Seven Questions for Olivier Assayas
indieWIRE: Does "Irma Vep" belong to an aesthetic tradition?
Olivier Assayas: That's tough to answer because for the first time I've made a film which fit into a genre, which is movies about movies. I knew that I was on ground that had already been covered so that encouraged me to be as radical as I could, to invent my own way of thinking about cinema and not do it like Truffaut when he did "Day For Night". I tried to make something I'm not used to doing, which is comedy, but at the same time I thought this could be a comedy about an ambitious subject-- the creative process.
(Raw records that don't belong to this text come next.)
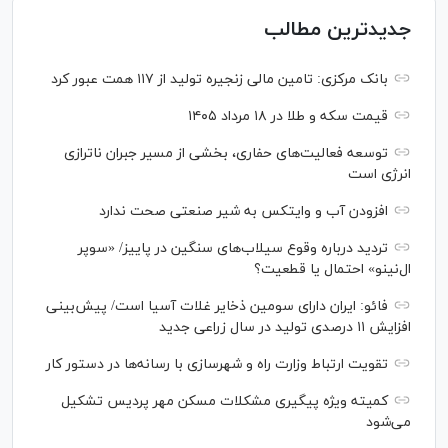
جدیدترین مطالب
بانک مرکزی: تامین مالی زنجیره تولید از ۱۱۷ همت عبور کرد
قیمت سکه و طلا در ۱۸ مرداد ۱۴۰۵
توسعه فعالیت‌های حفاری، بخشی از مسیر جبران ناترازی
انرژی است
افزودن آب و وایتکس به شیر صنعتی صحت ندارد
تردید درباره وقوع سیلاب‌های سنگین در پاییز/ «سوپر
ال‌نینو» احتمال یا قطعیت؟
فائو: ایران دارای سومین ذخایر غلات آسیا است/ پیش‌بینی
افزایش ۱۱ درصدی تولید در سال زراعی جدید
تقویت ارتباط وزارت راه و شهرسازی با رسانه‌ها در دستور کار
کمیته ویژه پیگیری مشکلات مسکن مهر پردیس تشکیل
می‌شود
It's like an exercise in film schizophrenia, and in that sense the film tries to move away from looking like anything else.
iW: Who are your aesthetic influences?
Assayas: I belong to a tradition in French filmmaking, but there's no stylistic unity there, it's just a basic idea of making films in the kind of freedom you will write a book or paint a canvas. I don't think I have stylistically much in common with even my favorite filmmakers. I can be inspired by the masters, I can be inspired by painters, I can be inspired by modern photography, but it's a patchwork in my mind, a complete mess.
iW: Do you think american films have suffered from being controlled by Hollywood and the marketplace, and from filmmakers not having room to experiment?
Assayas: There are many differences between the way people start making films in Hollywood and (the way) people start making films in Europe. In France, a lot of people start being directors by making their own short films and then moving on to features. They're not getting any help in the sense that the Hollywood system-- which is not very interesting-- helps people to make films. In French films, the system doesn't help you.
iW: What's your impression of the american indie film scene?
Assayas: The American independent film scene is the most exciting thing in cinema in recent years. I get the feeling that communication exists between European filmmakers and the American independent filmmaker because they're facing the same problems. They're working on the same kind of budget, they're dealing with the same subjects-- which are outside mainstream-- and have the same relationship with the industry, trying to remain on the fringe of it and trying not to become absorbed by the ugliest part of it.
iW: Could you talk about the conclusion of "Irma Vep", wherein the viewer sees what Rene Vidal has edited?
Assayas: I always had this problem that I never liked the films within films. For instance, in "Day For Night" they are shooting a stupid movie that nobody would want to see. I thought that the important thing is to make a movie that would give meaning to what I'm telling. I take seriously the questions he's asking himself. Lots of those questions are questions I am asking myself. I think the validation of those questions in the context of modern cinema was connecting experimental filmmaking with some kind of narrative. He's proposing that the trouble he's having with the material is that he's not finding the modern way of expressing it. I think it's important that movies recreate the relationship with experimental because everything in Europe which used to be avant-garde has moved into video.
iW: i was wondering if you could talk about how Zoe's story ends. Is this supposed to be a vindication of what the assistant director had said about her?
Assayas: Zoe is one of the characters in the film I care the most about. She expresses my own views on filmmaking, the way things should be done. I like throwing confusion into the process of filmmaking, and she represents that. She is the only person who is sad that the film has stopped, so she's left alone, but it is really the spirit of the film they were making that is left alone.
iW: is "Irma Vep" being theatrically released in America?
Assayas: Yeah, it is in discussions with different distributors. Obviously it's not my decision who will have the film, but there is discussion in how the film will be distributed, yes.